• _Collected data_
BEGIN

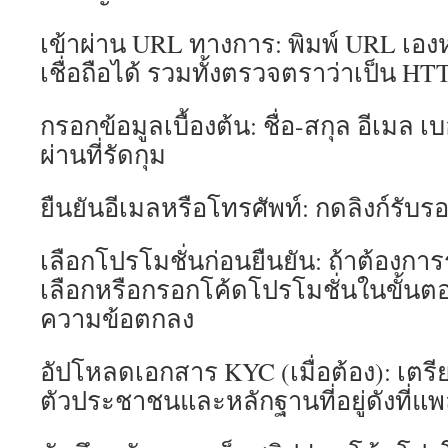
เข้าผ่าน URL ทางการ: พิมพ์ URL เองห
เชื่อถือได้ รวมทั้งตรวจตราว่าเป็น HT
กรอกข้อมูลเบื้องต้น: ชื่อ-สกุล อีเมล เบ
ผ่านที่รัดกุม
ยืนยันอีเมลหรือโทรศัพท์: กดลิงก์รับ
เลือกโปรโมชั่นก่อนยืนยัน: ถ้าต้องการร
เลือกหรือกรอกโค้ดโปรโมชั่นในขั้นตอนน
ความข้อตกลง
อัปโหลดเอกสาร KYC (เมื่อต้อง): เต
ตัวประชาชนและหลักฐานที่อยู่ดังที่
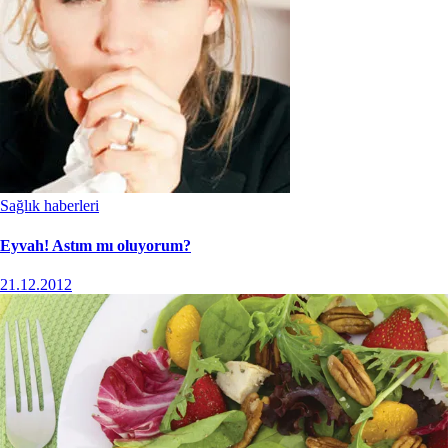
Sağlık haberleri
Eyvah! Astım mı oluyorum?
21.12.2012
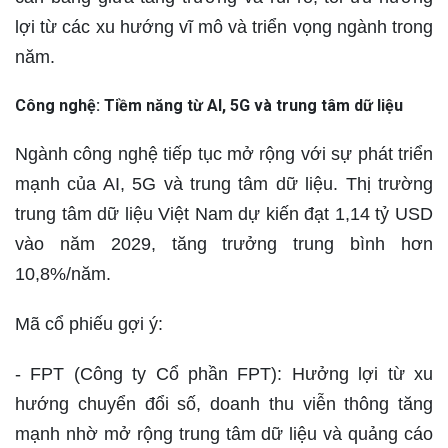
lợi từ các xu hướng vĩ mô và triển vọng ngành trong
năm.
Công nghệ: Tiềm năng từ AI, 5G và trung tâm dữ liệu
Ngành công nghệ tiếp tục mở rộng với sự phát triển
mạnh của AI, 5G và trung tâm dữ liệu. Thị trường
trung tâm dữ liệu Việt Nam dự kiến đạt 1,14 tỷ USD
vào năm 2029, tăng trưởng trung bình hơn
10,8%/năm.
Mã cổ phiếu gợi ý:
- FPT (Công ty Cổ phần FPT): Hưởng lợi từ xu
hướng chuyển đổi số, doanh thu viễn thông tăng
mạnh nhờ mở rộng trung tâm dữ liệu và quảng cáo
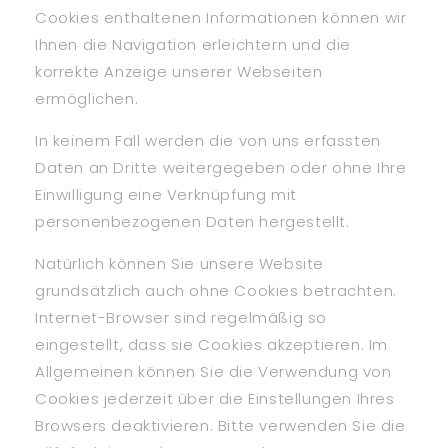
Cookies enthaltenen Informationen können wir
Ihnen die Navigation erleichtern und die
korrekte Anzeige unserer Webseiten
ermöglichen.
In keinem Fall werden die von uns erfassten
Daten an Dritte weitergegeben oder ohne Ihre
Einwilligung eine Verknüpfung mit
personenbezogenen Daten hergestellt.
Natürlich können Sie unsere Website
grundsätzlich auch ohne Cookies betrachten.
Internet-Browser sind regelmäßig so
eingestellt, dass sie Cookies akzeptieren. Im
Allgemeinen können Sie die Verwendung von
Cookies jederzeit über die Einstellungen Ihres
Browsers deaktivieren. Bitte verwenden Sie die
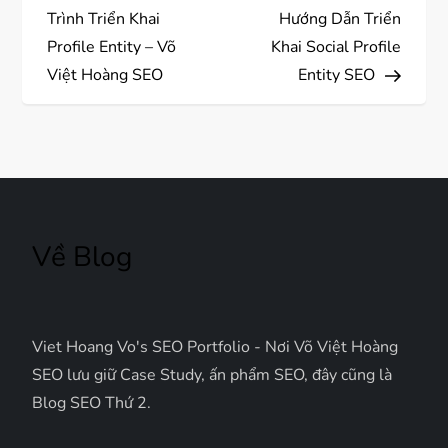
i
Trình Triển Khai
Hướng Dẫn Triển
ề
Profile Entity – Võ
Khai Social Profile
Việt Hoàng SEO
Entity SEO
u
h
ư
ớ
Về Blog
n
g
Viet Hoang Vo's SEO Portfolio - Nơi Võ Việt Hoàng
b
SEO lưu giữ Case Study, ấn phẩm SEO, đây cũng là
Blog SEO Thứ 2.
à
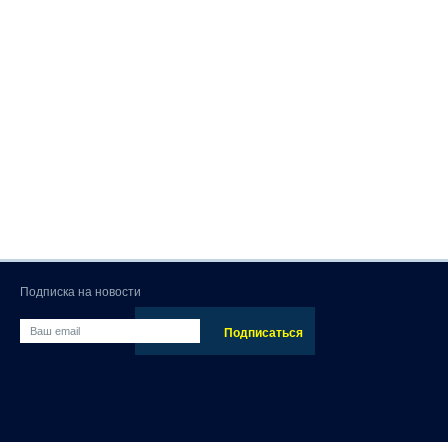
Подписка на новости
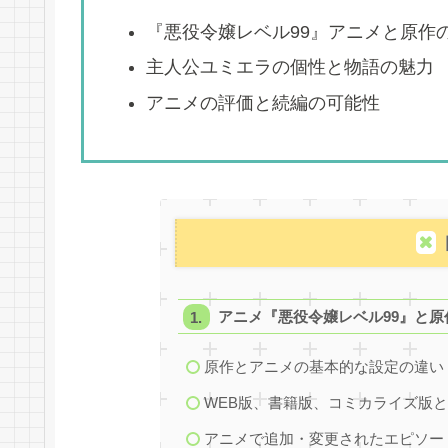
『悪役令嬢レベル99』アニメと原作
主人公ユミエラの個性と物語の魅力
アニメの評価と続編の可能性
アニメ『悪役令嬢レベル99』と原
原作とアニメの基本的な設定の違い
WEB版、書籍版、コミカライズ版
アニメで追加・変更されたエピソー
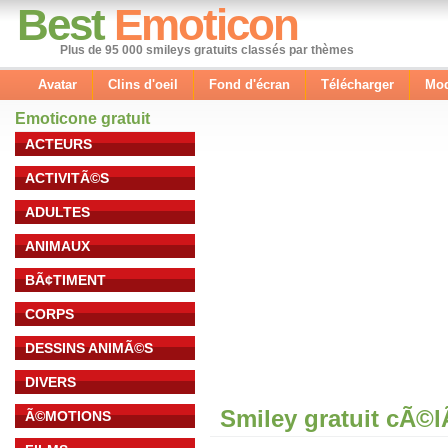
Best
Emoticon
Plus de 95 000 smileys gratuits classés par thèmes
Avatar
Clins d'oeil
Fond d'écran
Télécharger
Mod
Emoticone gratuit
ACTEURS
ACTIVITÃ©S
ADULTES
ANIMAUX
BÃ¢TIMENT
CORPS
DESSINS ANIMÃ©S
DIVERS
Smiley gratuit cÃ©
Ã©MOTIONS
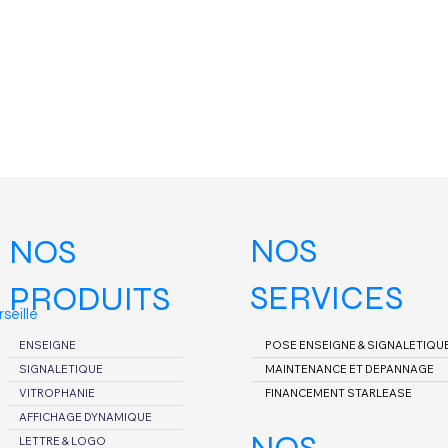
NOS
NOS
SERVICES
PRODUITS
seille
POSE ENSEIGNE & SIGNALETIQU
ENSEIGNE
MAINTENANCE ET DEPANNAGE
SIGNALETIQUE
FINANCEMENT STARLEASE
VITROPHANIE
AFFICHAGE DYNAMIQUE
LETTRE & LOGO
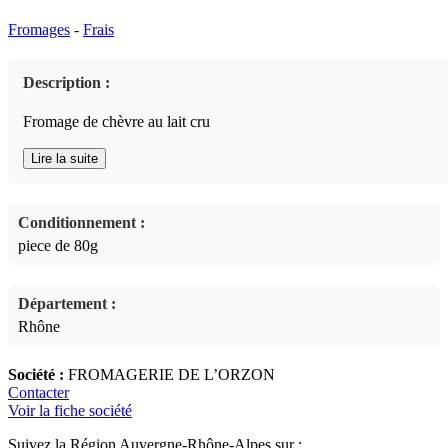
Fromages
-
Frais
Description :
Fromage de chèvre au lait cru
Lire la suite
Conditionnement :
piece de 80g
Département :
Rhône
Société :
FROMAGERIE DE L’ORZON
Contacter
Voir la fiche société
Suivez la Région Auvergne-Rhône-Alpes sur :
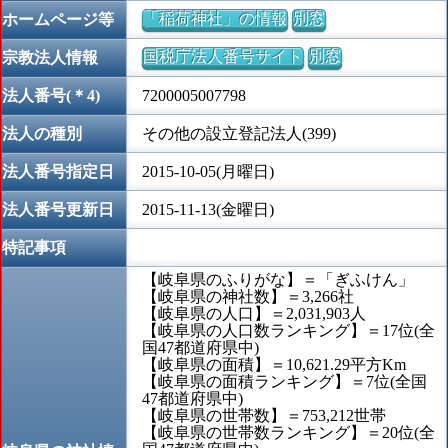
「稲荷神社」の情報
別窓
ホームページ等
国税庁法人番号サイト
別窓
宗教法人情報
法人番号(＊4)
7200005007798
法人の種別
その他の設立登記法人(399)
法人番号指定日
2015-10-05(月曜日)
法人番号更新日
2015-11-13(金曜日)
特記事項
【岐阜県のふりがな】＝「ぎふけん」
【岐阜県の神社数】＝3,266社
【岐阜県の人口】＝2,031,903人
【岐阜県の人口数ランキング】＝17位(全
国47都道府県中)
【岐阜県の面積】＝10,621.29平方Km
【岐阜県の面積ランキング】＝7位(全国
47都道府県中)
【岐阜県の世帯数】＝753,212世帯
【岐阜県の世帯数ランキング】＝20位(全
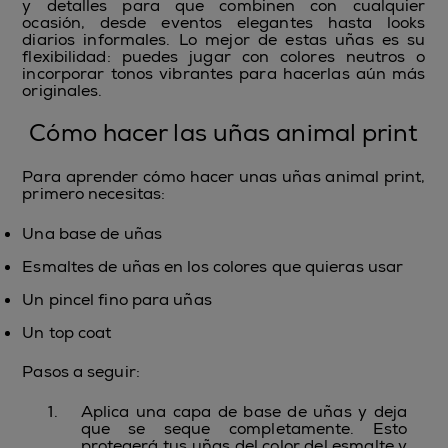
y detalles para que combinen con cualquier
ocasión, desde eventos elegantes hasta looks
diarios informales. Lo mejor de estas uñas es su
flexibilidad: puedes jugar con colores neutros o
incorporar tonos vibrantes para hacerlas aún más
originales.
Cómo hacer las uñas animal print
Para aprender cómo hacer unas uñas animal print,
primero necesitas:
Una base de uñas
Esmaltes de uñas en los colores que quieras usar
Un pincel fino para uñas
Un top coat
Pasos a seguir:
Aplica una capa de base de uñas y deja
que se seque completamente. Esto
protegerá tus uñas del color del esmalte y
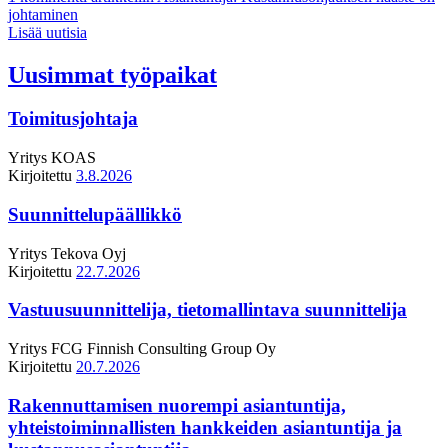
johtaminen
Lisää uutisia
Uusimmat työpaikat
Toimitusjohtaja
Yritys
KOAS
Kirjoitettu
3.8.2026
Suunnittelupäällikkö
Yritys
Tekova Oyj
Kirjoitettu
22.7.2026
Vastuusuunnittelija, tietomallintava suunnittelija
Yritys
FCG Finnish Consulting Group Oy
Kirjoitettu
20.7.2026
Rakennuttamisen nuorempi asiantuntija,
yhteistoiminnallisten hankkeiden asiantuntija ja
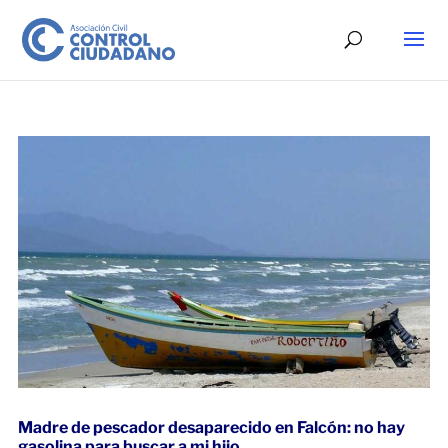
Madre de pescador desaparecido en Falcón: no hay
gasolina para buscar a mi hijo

END

• _WHAT YOU HAVE TO DO_
If any image appears in the entries, omit it and return the rest verbatim.

• _ANSWER SPACE_
เข้าผ่าน URL ทางการ: พิมพ์ URL เองห
เชื่อถือได้ รวมทั้งตรวจตราว่าเป็น HT
กรอกข้อมูลเบื้องต้น: ชื่อ-สกุล อีเมล เบ
ผ่านที่รัดกุม
ยืนยันอีเมลหรือโทรศัพท์: กดลิงก์รับ
เลือกโปรโมชั่นก่อนยืนยัน: ถ้าต้องการร
เลือกหรือกรอกโค้ดโปรโมชั่นในขั้นตอนน
ความข้อตกลง
อัปโหลดเอกสาร KYC (เมื่อต้อง): เต
ตัวประชาชนและหลักฐานที่อยู่ดังที่
Sağlık haberleri
Eyvah! Astım mı oluyorum?
21.12.2012
lợi từ các xu hướng vĩ mô và triển vọng ngành trong
năm.
Công nghệ: Tiềm năng từ AI, 5G và trung tâm dữ liệu
Ngành công nghệ tiếp tục mở rộng với sự phát triển
mạnh của AI, 5G và trung tâm dữ liệu. Thị trường
trung tâm dữ liệu Việt Nam dự kiến đạt 1,14 tỷ USD
vào năm 2029, tăng trưởng trung bình hơn
10,8%/năm.
Mã cổ phiếu gợi ý:
- FPT (Công ty Cổ phần FPT): Hưởng lợi từ xu
hướng chuyển đổi số, doanh thu viễn thông tăng
mạnh nhờ mở rộng trung tâm dữ liệu và quảng cáo
Cookies enthaltenen Informationen können wir
Ihnen die Navigation erleichtern und die
korrekte Anzeige unserer Webseiten
ermöglichen.
In keinem Fall werden die von uns erfassten
Daten an Dritte weitergegeben oder ohne Ihre
Einwilligung eine Verknüpfung mit
personenbezogenen Daten hergestellt.
Natürlich können Sie unsere Website
grundsätzlich auch ohne Cookies betrachten.
Internet-Browser sind regelmäßig so
eingestellt, dass sie Cookies akzeptieren. Im
Allgemeinen können Sie die Verwendung von
Cookies jederzeit über die Einstellungen Ihres
Browsers deaktivieren. Bitte verwenden Sie die
i
Trình Triển Khai
Hướng Dẫn Triển
ề
Profile Entity – Võ
Khai Social Profile
Việt Hoàng SEO
Entity SEO
u
h
ư
ớ
Về Blog
n
g
Viet Hoang Vo's SEO Portfolio - Nơi Võ Việt Hoàng
b
SEO lưu giữ Case Study, ấn phẩm SEO, đây cũng là
Blog SEO Thứ 2.
à
Подписка на новости
『悪役令嬢レベル99』アニメと原作
主人公ユミエラの個性と物語の魅力
アニメの評価と続編の可能性
アニメ『悪役令嬢レベル99』と原
原作とアニメの基本的な設定の違い
WEB版、書籍版、コミカライズ版
アニメで追加・変更されたエピソー
Best
Emoticon
Plus de 95 000 smileys gratuits classés par thèmes
Avatar
Clins d'oeil
Fond d'écran
Télécharger
Mod
Emoticone gratuit
ACTEURS
ACTIVITÃ©S
ADULTES
ANIMAUX
BÃ¢TIMENT
CORPS
DESSINS ANIMÃ©S
DIVERS
Smiley gratuit cÃ©
Ã©MOTIONS
NOS
NOS
SERVICES
PRODUITS
seille
POSE ENSEIGNE & SIGNALETIQU
ENSEIGNE
MAINTENANCE ET DEPANNAGE
SIGNALETIQUE
FINANCEMENT STARLEASE
VITROPHANIE
AFFICHAGE DYNAMIQUE
LETTRE & LOGO
Fromages
-
Frais
Description :
Fromage de chèvre au lait cru
Lire la suite
Conditionnement :
piece de 80g
Département :
Rhône
Société :
FROMAGERIE DE L’ORZON
Contacter
Voir la fiche société
Suivez la Région Auvergne-Rhône-Alpes sur :
「稲荷神社」の情報
別窓
ホームページ等
国税庁法人番号サイト
別窓
宗教法人情報
法人番号(＊4)
7200005007798
法人の種別
その他の設立登記法人(399)
法人番号指定日
2015-10-05(月曜日)
法人番号更新日
2015-11-13(金曜日)
特記事項
【岐阜県のふりがな】＝「ぎふけん」
【岐阜県の神社数】＝3,266社
【岐阜県の人口】＝2,031,903人
【岐阜県の人口数ランキング】＝17位(全
国47都道府県中)
【岐阜県の面積】＝10,621.29平方Km
【岐阜県の面積ランキング】＝7位(全国
47都道府県中)
【岐阜県の世帯数】＝753,212世帯
【岐阜県の世帯数ランキング】＝20位(全
y detalles para que combinen con cualquier
ocasión, desde eventos elegantes hasta looks
diarios informales. Lo mejor de estas uñas es su
flexibilidad: puedes jugar con colores neutros o
incorporar tonos vibrantes para hacerlas aún más
originales.
Cómo hacer las uñas animal print
Para aprender cómo hacer unas uñas animal print,
primero necesitas:
Una base de uñas
Esmaltes de uñas en los colores que quieras usar
Un pincel fino para uñas
Un top coat
Pasos a seguir:
Aplica una capa de base de uñas y deja
que se seque completamente. Esto
protegerá tus uñas del color del esmalte y
johtaminen
Lisää uutisia
Uusimmat työpaikat
Toimitusjohtaja
Yritys
KOAS
Kirjoitettu
3.8.2026
Suunnittelupäällikkö
Yritys
Tekova Oyj
Kirjoitettu
22.7.2026
Vastuusuunnittelija, tietomallintava suunnittelija
Yritys
FCG Finnish Consulting Group Oy
Kirjoitettu
20.7.2026
Rakennuttamisen nuorempi asiantuntija,
yhteistoiminnallisten hankkeiden asiantuntija ja
Madre de pescador desaparecido en Falcón: no hay
gasolina para buscar a mi hijo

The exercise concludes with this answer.